**Problem to work on:** Pick the lines holding the string "internal" out of the records and copy them.
_ _ _
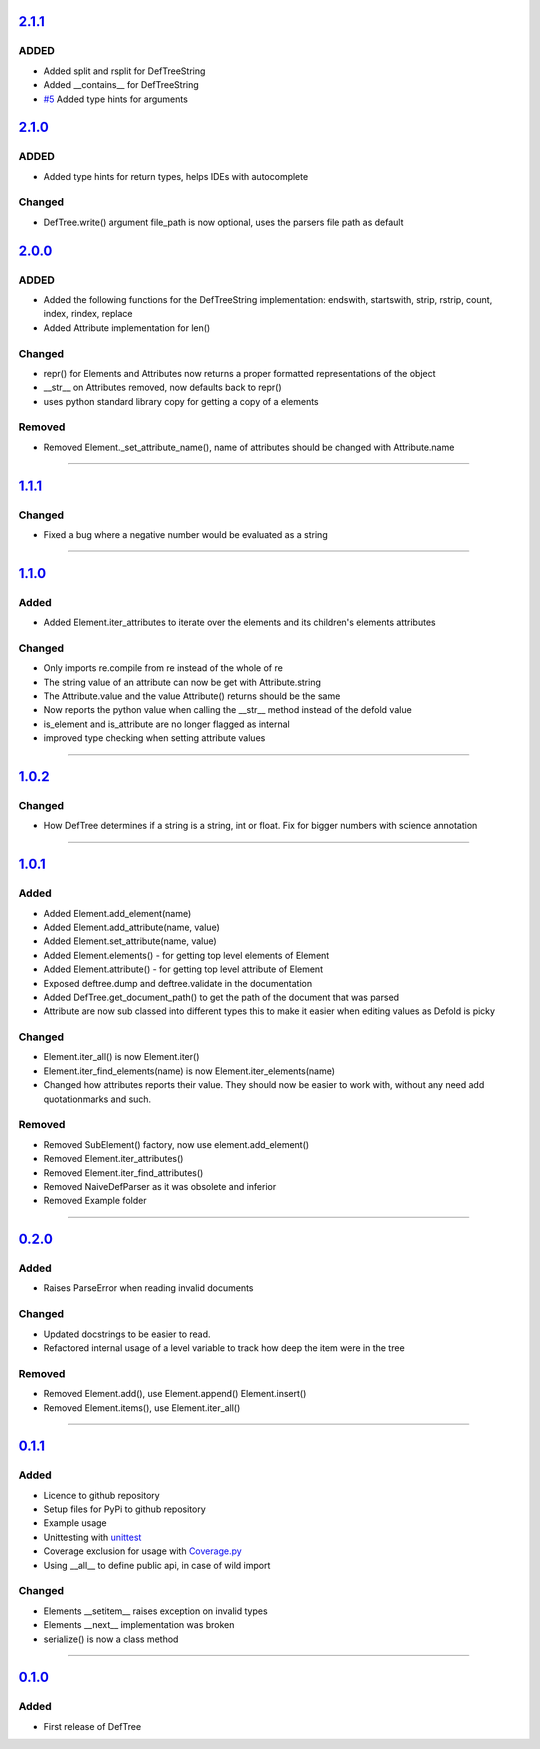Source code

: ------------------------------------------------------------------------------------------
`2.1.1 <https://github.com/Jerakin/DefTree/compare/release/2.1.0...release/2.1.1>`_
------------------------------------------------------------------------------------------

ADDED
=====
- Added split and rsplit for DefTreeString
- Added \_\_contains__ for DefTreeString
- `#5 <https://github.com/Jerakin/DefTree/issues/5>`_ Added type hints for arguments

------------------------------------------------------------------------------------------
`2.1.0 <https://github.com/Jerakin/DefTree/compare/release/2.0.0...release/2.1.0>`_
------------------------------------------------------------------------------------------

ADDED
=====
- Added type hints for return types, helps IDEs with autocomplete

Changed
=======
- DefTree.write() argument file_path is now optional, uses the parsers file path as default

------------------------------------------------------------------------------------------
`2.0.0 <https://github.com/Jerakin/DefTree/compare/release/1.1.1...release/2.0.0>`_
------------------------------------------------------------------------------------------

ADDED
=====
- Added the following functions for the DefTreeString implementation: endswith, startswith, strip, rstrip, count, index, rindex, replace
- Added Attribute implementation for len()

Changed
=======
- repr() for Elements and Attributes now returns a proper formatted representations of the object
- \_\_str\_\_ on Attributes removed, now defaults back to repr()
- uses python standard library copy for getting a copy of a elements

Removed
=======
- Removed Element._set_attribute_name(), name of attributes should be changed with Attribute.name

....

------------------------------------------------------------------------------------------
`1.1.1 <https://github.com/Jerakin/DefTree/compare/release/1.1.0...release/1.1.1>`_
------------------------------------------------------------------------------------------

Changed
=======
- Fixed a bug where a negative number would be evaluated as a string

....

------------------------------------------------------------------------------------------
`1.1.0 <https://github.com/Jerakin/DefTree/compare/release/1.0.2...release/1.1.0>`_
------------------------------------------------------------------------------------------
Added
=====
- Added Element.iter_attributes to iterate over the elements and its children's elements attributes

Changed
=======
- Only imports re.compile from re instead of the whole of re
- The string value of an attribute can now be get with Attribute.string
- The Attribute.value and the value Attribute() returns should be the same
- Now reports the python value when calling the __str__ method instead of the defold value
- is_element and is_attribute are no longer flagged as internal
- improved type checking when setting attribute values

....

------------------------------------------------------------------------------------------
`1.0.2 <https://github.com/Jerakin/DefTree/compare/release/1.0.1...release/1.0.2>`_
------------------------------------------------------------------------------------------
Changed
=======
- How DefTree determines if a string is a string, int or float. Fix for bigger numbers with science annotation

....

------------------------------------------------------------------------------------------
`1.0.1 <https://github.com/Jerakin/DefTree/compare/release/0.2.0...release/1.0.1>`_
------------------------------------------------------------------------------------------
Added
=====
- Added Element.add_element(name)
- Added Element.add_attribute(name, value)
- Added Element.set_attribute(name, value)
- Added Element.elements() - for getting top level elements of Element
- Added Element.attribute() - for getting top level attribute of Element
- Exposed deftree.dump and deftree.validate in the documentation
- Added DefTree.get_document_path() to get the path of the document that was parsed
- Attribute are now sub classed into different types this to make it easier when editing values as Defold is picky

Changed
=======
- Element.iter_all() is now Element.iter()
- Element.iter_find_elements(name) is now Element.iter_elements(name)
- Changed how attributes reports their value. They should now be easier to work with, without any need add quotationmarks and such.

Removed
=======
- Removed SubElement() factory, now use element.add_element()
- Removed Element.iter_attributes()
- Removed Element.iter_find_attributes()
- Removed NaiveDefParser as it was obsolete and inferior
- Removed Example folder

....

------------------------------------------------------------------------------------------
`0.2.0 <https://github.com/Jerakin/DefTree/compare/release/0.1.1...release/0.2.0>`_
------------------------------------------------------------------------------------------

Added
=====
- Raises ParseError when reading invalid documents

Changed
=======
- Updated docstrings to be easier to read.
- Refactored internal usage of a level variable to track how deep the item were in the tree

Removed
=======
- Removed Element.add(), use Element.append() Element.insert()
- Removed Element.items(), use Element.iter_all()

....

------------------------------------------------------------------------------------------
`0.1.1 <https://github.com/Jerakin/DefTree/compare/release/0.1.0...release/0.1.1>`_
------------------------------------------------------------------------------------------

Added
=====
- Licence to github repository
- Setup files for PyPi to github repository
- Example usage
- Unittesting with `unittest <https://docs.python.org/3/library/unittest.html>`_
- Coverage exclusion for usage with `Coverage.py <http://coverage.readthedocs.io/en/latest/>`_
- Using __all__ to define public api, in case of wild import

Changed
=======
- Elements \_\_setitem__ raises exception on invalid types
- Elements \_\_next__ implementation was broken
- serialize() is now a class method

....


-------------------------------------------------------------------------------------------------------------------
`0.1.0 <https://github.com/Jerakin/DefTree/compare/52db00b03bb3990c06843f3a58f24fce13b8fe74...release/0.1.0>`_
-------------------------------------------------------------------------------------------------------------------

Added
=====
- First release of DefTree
_ _ _
**Answer to this exercise:**
- is_element and is_attribute are no longer flagged as internal
- Refactored internal usage of a level variable to track how deep the item were in the tree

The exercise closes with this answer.